Vê-lo algemado mais uma vez – mesmo que com seu consentimento – foi de partir o coração. Eu pilotei Blackjack pela primeira vez aquele dia, deve ter sido difícil para ele ver seu melhor amigo mais uma vez algemado e a caminho de ser entregue ás garras do rei. Para nossa sorte Levann havia conversado com Blackjack antes de partirmos, para que não houvesse o risco da águia sair do curso por conta própria.

Por mais que o castelo Klaus estivesse logo atrás da cordilheira das montanhas de diamante o caminho pareceu longo. Embora eu soubesse que um único par de algemas não sofreria efeito sobre Levann, queríamos fazer os outros membros da Ordem acreditarem que sim. As aparências eram tudo o que tínhamos para fazê-los confiar que Levann não fugiria e para deixá-los mais confiantes para a possível batalha que teríamos de enfrentar.

Eu suspirei ao pensar nisso. Vidas que poderiam ser perdidas ao mínimo descuido... Se o treinamento que eu e os outros capitães fizemos não fosse o suficiente toda essa legião de soldados à minha volta seria dizimada. Dapher não teria misericórdia se recusasse a oferta de trocar Levann pelo encerramento da guerra.

Muitos sofrem todos os dias com ataques vindos do cruel exército de Bloodstate, assim como roxos e vermelhos sofrem ataques de Jaya mesmo desejando estar fora desse jogo de reis. Mas não há para onde correr quando o mundo inteiro está em guerra pela honra, pelo poder... Ah, como os deuses fazem falta nessas horas. O Berserker Lendário - que nas lendas era chamado para resolver conflitos armados da humanidade – não existia.

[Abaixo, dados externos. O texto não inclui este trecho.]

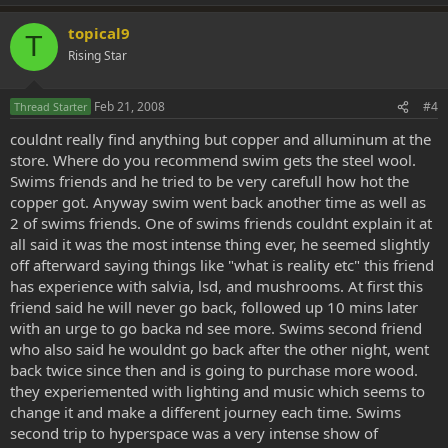
topical9
T
Rising Star
Feb 21, 2008
#4
Thread Starter
couldnt really find anything but copper and alluminum at the
store. Where do you recommend swim gets the steel wool.
Swims friends and he tried to be very carefull how hot the
copper got. Anyway swim went back another time as well as
2 of swims friends. One of swims friends couldnt explain it at
all said it was the most intense thing ever, he seemed slightly
off afterward saying things like "what is reality etc" this friend
has experience with salvia, lsd, and mushrooms. At first this
friend said he will never go back, followed up 10 mins later
with an urge to go backa nd see more. Swims second friend
who also said he wouldnt go back after the other night, went
back twice since then and is going to purchase more wood.
they experiemented with lighting and music which seems to
change it and make a different journey each time. Swims
second trip to hyperspace was a very intense show of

Eram apenas histórias de crianças para nos fazer andar na linha, para impedir que guerreássemos.

Mas agora, depois de dez anos de conflito, as esperanças de que alguém viria magicamente resolver as coisas já era extinta. Não há para onde fugir, não há o que fazer. A guerra está a sua porta e você precisa lutar.

Se não por você, pelos que estão ao seu lado.

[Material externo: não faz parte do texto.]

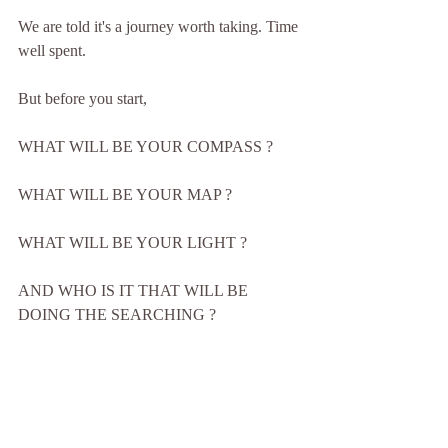
We are told it's a journey worth taking. Time 
well spent.
But before you start,
WHAT WILL BE YOUR COMPASS ?
WHAT WILL BE YOUR MAP ?
WHAT WILL BE YOUR LIGHT ?
AND WHO IS IT THAT WILL BE 
DOING THE SEARCHING ?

— Já decidiu se vai chorar ou se vai finalmente sorrir no meu enterro? — Levann perguntou de trás de mim, e eu quase pude sentir o seu sorriso.

— Tem certeza de que você era um príncipe? — Questionei, sem tirar os olhos do horizonte.

— Como assim? Claro que eu era. — Ele se inclinou para poder ver meu rosto.

— Cuidado pra não roubar o cargo de bobo da corte.

Ele soltou uma risada irônica.

— Se eu tiver que disputar o cargo com você eu perco, com certeza.

Queria poder sorrir, talvez aquela fosse a última piada que eu iria ouvir saindo da boca de Levann. Seu senso de humor com certeza faria falta.

— Ei Aly. — Ele me chamou, me tirando de meus pensamentos mórbidos. — Por que o pinheiro não se perde na floresta?

— O que? — Perguntei, sem entender porcaria nenhuma.

— Por que o pinheiro não se perde na floresta? — Ele repetiu, como uma criança ansiosa para contar a piada do século.

— Porque pinheiros não andam. — Eu continuei focada em guiar Blackjack pelo caminho.

— Não, porque ele tem uma pinha. Entendeu? Um mapinha.

Eu lentamente lancei um olhar de desaprovação a ele por cima de meu ombro.

Retiro tudo o que eu disse, eu quero descer.